Double-clicking on an image provides some picture editing tools including crop, straighten, fix red eye, colour and contrast controls. With Picasa coming from Google it isn't surprising that one of the tools is “I'm feeling lucky” - providing automatic lighting and contrast modifications. Changes made with any of the editing tools are previewed in the editor window and are easily undone and redone to observe the effect before committing to the change. Changes in any image are retained within Picasa's library environment. The modified version of the image is available even after exiting from the program. Next time the program is run, any changes can still be undone. Saving a changed image permanently requires “exporting” the image from the Picture Tray to a new folder.

The “Basic Fixes” in the image editor are complemented by a “Tuning” tab that provides fine control over parameters like fill lighting, highlights, shadows, and color temperature. There is also an “Effects” tab that includes changing colour photographs to sepia or black and white, adding tints of various colours, “sharpening” the image, or adding a soft focus with varying degrees of the size of the central area and the amount of the surrounding “softness”. A really strange effect for my money is to add a “film grain”, especially since, as with all these effects, this can be added multiple times to make your beautiful digital image incredibly grainy!

Given data
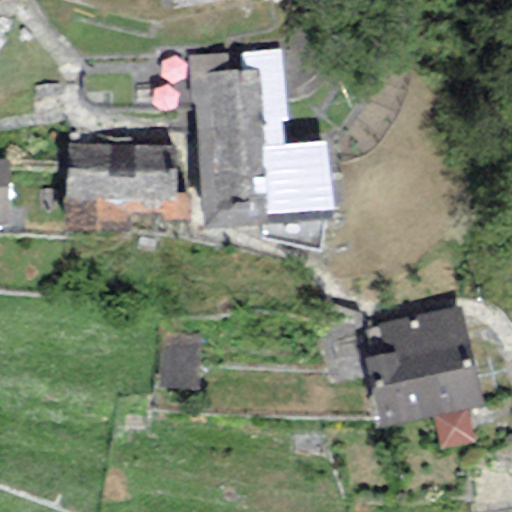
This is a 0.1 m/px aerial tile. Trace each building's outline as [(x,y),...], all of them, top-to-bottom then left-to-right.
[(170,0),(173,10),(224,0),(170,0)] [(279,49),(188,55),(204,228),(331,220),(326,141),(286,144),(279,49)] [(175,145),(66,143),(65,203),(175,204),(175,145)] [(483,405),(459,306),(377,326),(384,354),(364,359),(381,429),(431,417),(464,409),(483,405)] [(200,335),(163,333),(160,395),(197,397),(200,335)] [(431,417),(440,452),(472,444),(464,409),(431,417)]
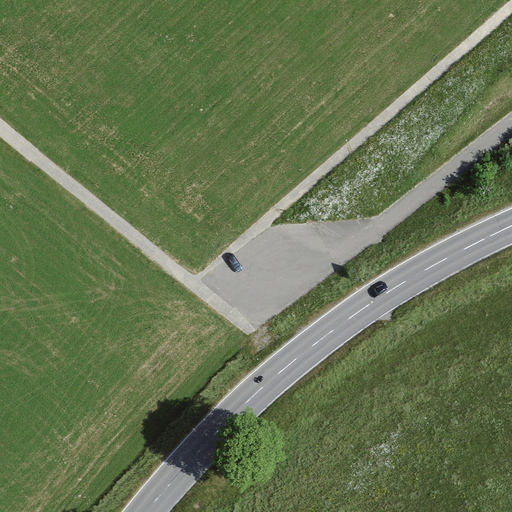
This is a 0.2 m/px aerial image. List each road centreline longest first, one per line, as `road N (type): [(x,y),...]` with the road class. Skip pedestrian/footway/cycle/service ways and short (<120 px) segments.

---

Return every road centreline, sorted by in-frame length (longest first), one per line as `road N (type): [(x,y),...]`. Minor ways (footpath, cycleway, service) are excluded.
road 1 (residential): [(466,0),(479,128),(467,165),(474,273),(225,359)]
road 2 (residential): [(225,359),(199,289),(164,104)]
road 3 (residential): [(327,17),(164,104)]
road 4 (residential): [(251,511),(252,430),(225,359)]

Set of tasks
a - According to the passage on Picasa's image editor, what is required to save a changed image permanently?
b - Extend the passage on Picasa's image editor, picking up after its last sentence.

Answers to each task
a - The image must be exported from the Picture Tray to a new folder.

b -
Picasa has many more features including the ability to add labels and keywords to images. Adding a label to a set of images, e.g. “Bird” to photographs of birds stored in various folders on your hard disk, creates a new (virtual) folder named Bird that contains all the images with the label. I call the folder virtual because, effectively, it contains links to the original images, and not copies of the image files themselves. So, if you delete an image from the label directory, it is still available in its original folder. In a similar manner, one or more keywords can be added to a group of images. Images tagged with the same keyword do not appear in a separate folder; however, Picasa has a search engine that will display images with the target keyword, grouped by their original folders. In fact, both keywords and labels can be the subject of a search to identify various categories of images.

If several of the above-noted features sound as though they would be useful to you as image-management tools, then give Picasa a try. Some of its features are similar to other such programs, but some things it does very differently. There is a bit of a learning curve involved to find out exactly what Picasa does, and how it does it, but this is no worse than for other software packages. And, Picasa is freeware so - if it works, it's a bargain, and - if it doesn't work (for you), it's a bargain!

Bottom Line:

Picasa (Freeware)
Version 2.2.0
Google, Inc.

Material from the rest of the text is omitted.